# Are universal types a sub-type, or special case, of existential types?

I would like to know whether a universally-quantified type $T_a$: $$T_a = \forall X: \left\{ a\in X,f:X→\{T, F\} \right\}$$ is a sub-type, or special case, of an existentially-quantified type $T_e$ with the same signature: $$T_e = \exists X: \left\{ a\in X,f:X→\{T, F\} \right\}$$

I’d say “yes”: If something is true “for all X” ($\forall X$), then it must also be true “for some X” ($\exists X$). That is, a statement with ‘$\forall$’ is simply a more restricted version of the same statement with ‘$\exists$’: $$∀X, P(X) \overset?\implies ∃X, P(X).$$

Am I wrong somewhere?

Background: Why am I asking this?

I am studying existential types in order to understand why and how “Abstract [Data] Types Have Existential Type”. I cannot get a good grasp of this concept from theory alone; I need concrete examples, too.

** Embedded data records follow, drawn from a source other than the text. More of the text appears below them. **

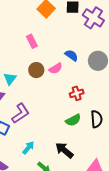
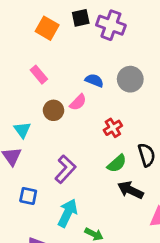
purple L-shape: (21, 113) -> (65, 169), moved
cyan arrow: (28, 148) -> (68, 213), size x1.5
black arrow: (64, 150) -> (130, 190), moved

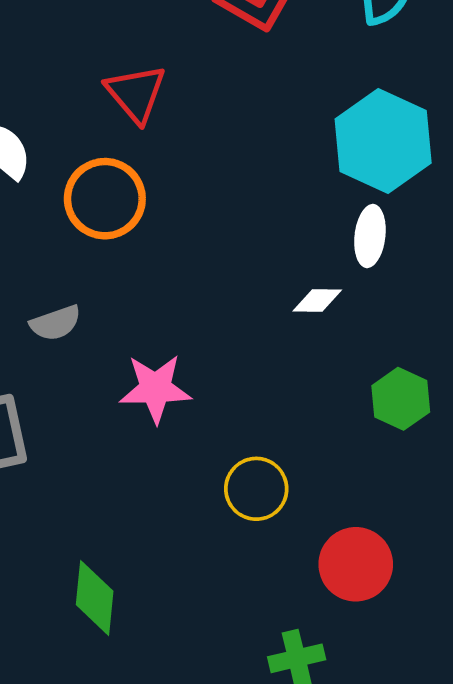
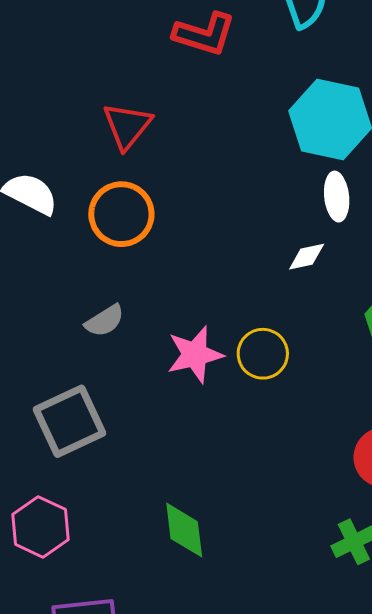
red triangle: (136, 93) -> (127, 126), turned 32
yellow circle: (256, 489) -> (263, 354), moved

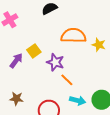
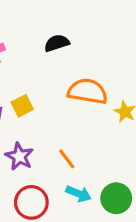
purple star: (55, 62) -> (19, 156), moved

Unfortunately, good code examples are hard to find because most programming languages have only limited support for existential types. (For instance, Haskell’s forall, or Java’s ? wildcards.) On the other hand, universally-quantified types are supported by many recent languages via “generics”.

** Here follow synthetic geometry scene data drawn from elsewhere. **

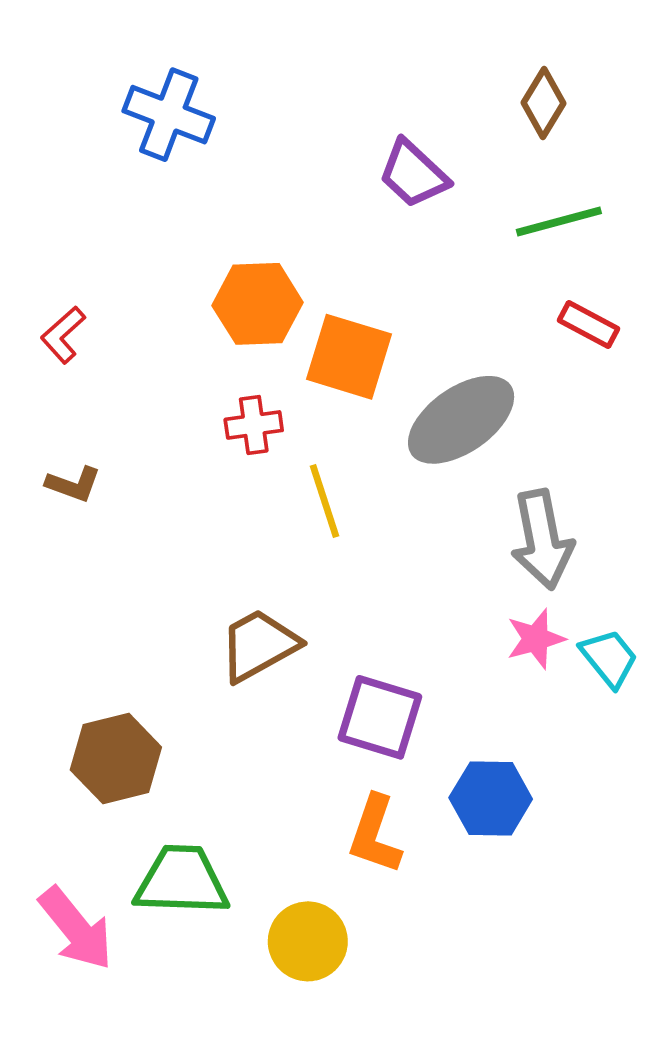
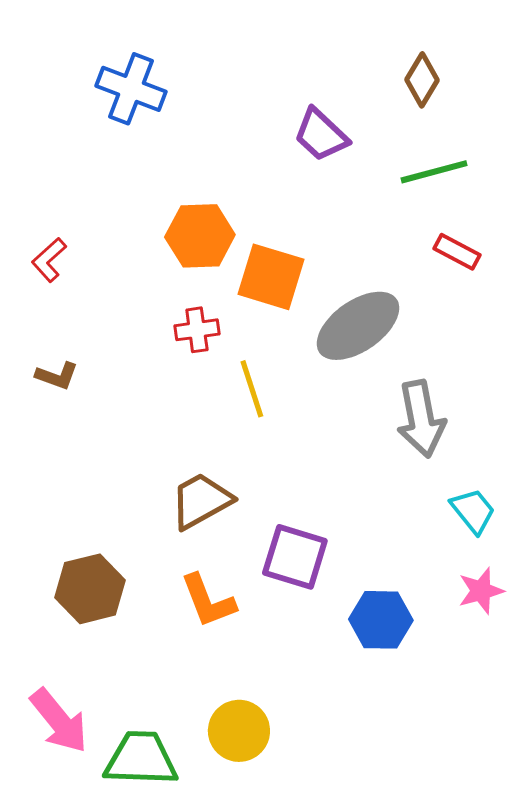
pink star: (536, 639) -> (481, 591), moved
orange L-shape: (375, 834) -> (208, 601), moved, turned -40
green trapezoid: (182, 881) -> (141, 759), moved

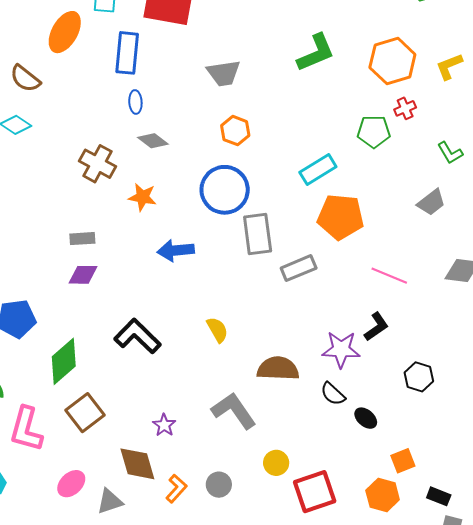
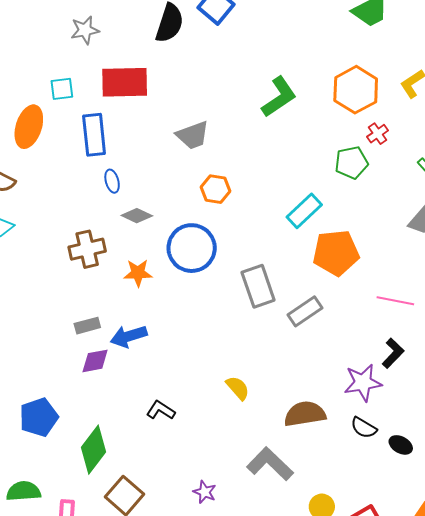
brown cross: (97, 164) -> (87, 249), turned -30
blue circle: (225, 190) -> (192, 248), moved
blue arrow: (176, 250) -> (129, 336), moved
black L-shape: (137, 336) -> (161, 410), size x0.6

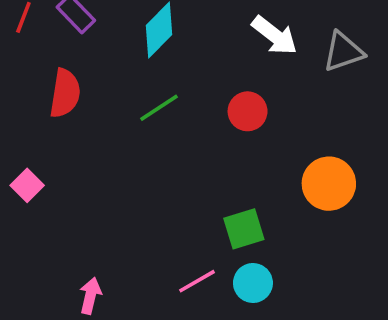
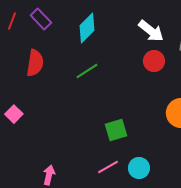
red circle: (248, 111) -> (154, 61), moved
green square: (244, 229) -> (116, 130), moved

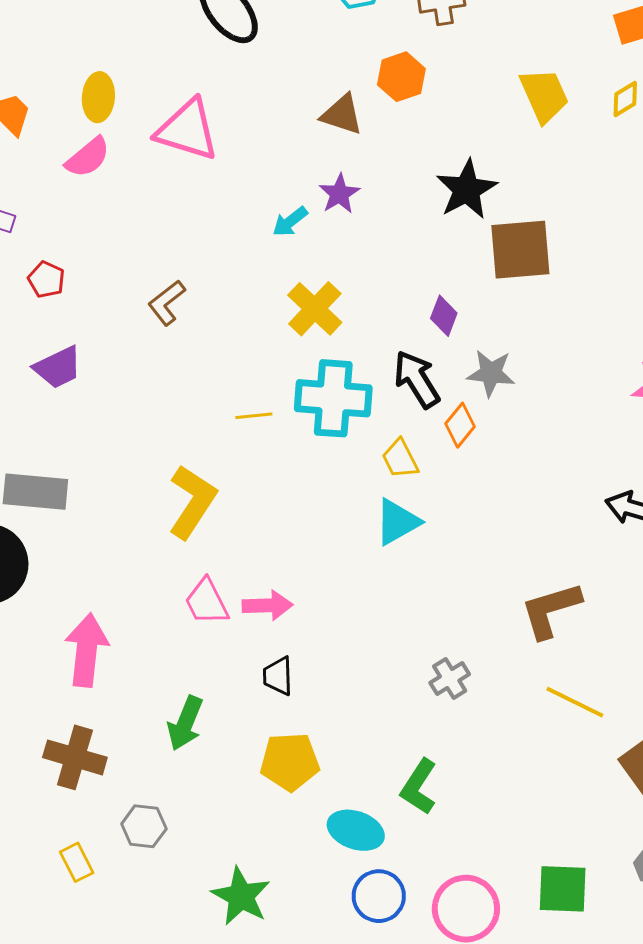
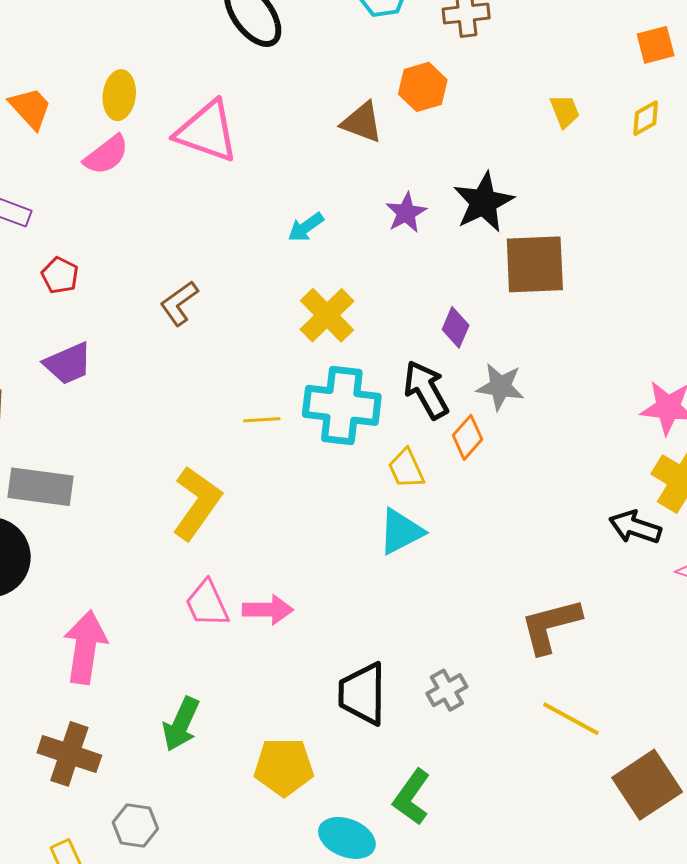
yellow trapezoid: (544, 95) -> (565, 111), size x0.6
purple star: (339, 194) -> (406, 213), moved
black trapezoid: (278, 676) -> (362, 694), moved, size x1.6

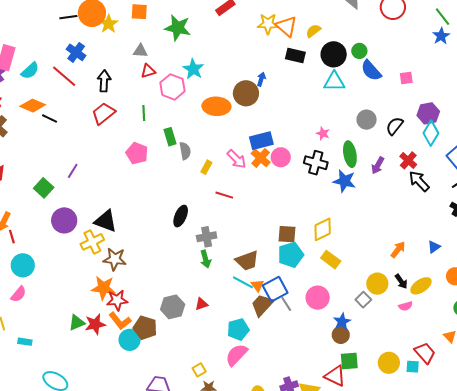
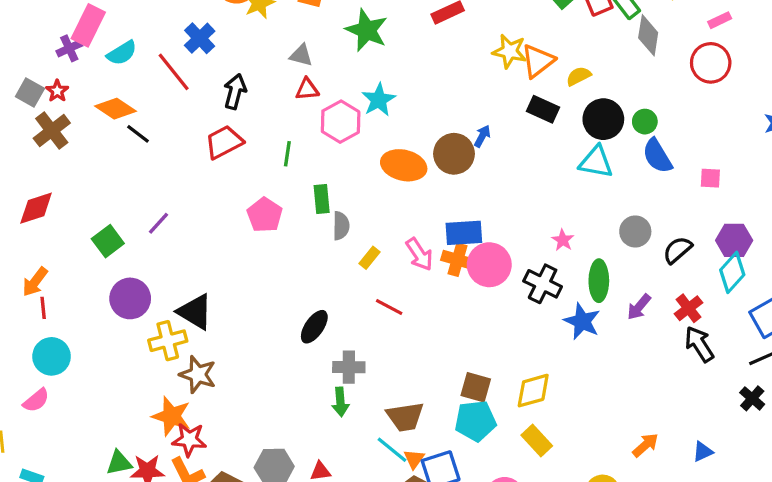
orange triangle: (286, 26) -> (538, 61), turned 30
pink circle: (281, 157) -> (489, 265), size x1.4
orange cross: (261, 158) -> (457, 260), turned -36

What’s worse, generics seems to easily get mixed up with existential types, too, making it even harder to tell apart existential from universal types. I’m curious why this mix-up occurs so easily. An answer to this question might explain it: If universal types are indeed only a special case of existential types, then it’s no wonder that generic types, e.g. Java’s List<T>, can be interpreted either way.

First, from a mathematical point of view, $\forall x:T, P(x)$ does not imply $\exists x:T,P(x)$. The implication holds if and only if $T$ is not empty. However, in programming languages, it is uncommon to deal with empty types (though it happens).

Still from a mathematical point of view, even when $(\forall x:T, P(x)) ⇒ (\exists x:T, P(x))$, the two are not the same. If you give types a set semantics, then $T_a$ is a superset of $T_e$, not the same type. (Actually it’s not a superset; it’s close to isomorphic to a superset.)

Let’s get closer to programming language theory and see what these types actually mean. $T_a = ∀X.\{a: X, f: X\rightarrow\mathsf{bool}\}$ is a universal type: if you have a value $A$ of that type, you can construct $A(M)$ for any $M:X$. In particular, if you have $M_1$ and $M_2$ both of type $X$, you can construct $A(M_1)$ and $A(M_2)$. In essence (and possibly in effect, depending on the language) $T_a$ is a function from types to terms. As such, the universal type provides type parametrization: one value working for all types. Universal types are at the heart of polymorphism.

The existential type $T_e = \exists X.\{a: X, f: X\rightarrow\mathsf{bool}\}$ is quite a different beast. Given a value $B$ of type $T_e$, there is only one term $N: X$ such that $\pi_1(B) = N$, and for this term $\pi_2(B) = \{a:N, f:N\rightarrow\mathsf{bool}\}$. The existential type provides a way to hide the nature of $N$; it’s saying, “There exists a type! But I won’t tell you which!”. As such, the existential type provides type abstraction: one specific hidden value. Existential types are at the heart of module systems.

Don’t get mislead by Haskell’s forall: despite its name, it’s a form of existential quantifier.

For background, I strongly recommend Types and Programming Languages (chapters 23 and 24 discuss universal types and existential types respectively). It’s will provide useful background to understand research articles.